Exercise
Working from the records below, repeat exactly the lines starting at the line that contains "ring tip: (35, 198)" and ending at the line that contains "index tip: (136, 143)", inclusive.

Information
------

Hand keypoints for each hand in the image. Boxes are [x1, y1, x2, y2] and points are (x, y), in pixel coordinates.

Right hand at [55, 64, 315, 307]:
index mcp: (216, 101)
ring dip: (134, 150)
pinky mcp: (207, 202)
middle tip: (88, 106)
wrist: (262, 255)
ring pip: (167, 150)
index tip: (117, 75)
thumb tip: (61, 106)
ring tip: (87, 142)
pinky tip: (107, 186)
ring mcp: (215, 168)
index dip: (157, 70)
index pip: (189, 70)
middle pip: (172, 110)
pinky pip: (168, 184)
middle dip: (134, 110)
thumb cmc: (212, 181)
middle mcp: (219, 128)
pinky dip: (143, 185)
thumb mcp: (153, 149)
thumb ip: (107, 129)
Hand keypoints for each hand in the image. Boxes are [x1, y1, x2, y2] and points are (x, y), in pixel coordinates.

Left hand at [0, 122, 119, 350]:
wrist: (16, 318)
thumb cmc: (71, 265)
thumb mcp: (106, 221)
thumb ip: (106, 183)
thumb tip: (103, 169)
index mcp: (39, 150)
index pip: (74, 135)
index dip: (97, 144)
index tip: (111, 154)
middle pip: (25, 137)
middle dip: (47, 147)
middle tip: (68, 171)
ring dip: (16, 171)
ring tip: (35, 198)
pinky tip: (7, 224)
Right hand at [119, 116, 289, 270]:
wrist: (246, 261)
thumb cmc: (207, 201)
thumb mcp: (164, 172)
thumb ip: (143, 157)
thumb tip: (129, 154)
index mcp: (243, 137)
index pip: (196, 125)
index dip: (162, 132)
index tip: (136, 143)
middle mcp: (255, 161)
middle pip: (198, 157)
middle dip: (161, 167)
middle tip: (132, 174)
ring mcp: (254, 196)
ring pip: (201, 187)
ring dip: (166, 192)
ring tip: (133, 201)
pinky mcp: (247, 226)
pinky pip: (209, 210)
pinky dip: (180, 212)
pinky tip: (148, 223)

------

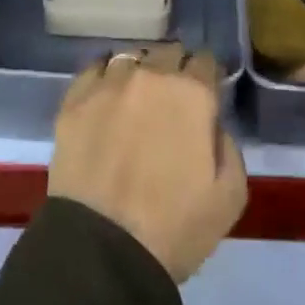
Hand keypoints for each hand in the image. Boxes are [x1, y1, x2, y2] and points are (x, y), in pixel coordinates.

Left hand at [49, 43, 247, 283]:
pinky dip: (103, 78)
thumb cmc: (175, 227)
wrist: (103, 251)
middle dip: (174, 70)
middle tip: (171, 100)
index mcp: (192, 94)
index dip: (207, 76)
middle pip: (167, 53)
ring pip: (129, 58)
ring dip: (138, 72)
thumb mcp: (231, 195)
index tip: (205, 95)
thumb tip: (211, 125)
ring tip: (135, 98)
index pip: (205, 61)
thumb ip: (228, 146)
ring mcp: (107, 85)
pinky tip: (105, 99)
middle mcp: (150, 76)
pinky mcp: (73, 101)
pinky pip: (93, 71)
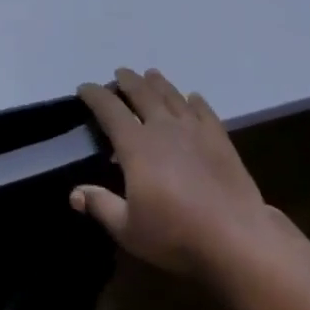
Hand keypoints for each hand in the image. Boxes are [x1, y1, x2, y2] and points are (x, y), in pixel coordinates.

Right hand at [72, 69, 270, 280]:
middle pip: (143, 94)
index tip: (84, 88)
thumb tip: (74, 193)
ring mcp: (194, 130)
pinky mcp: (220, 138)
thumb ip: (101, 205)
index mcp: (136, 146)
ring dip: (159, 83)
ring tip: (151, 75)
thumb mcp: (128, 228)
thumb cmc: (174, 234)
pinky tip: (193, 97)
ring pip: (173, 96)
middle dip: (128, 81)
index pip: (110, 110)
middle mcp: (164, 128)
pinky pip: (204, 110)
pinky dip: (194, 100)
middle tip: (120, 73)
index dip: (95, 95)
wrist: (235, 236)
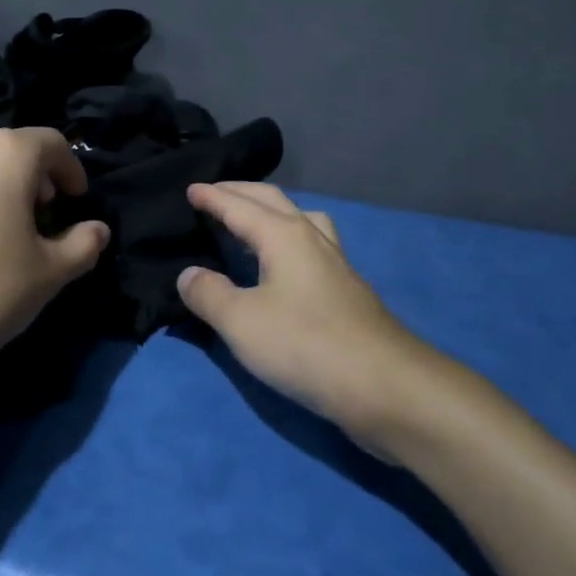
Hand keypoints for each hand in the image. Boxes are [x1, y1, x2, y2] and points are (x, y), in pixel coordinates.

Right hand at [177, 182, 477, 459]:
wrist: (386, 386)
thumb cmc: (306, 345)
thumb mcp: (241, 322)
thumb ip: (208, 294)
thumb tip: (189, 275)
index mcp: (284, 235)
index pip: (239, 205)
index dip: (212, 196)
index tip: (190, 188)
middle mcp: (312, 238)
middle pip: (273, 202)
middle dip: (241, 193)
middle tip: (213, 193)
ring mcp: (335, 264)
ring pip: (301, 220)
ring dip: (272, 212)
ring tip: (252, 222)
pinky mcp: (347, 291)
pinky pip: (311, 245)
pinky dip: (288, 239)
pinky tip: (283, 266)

------

Solution for this problem
ring tip: (35, 198)
pinky tip: (7, 224)
Right hand at [119, 116, 289, 270]:
wrist: (246, 261)
thumb cmc: (207, 201)
thumb mcp: (164, 172)
thumb ip: (143, 157)
thumb tip: (129, 154)
index mcp: (243, 137)
index pip: (196, 125)
index dip: (162, 132)
index tip: (136, 143)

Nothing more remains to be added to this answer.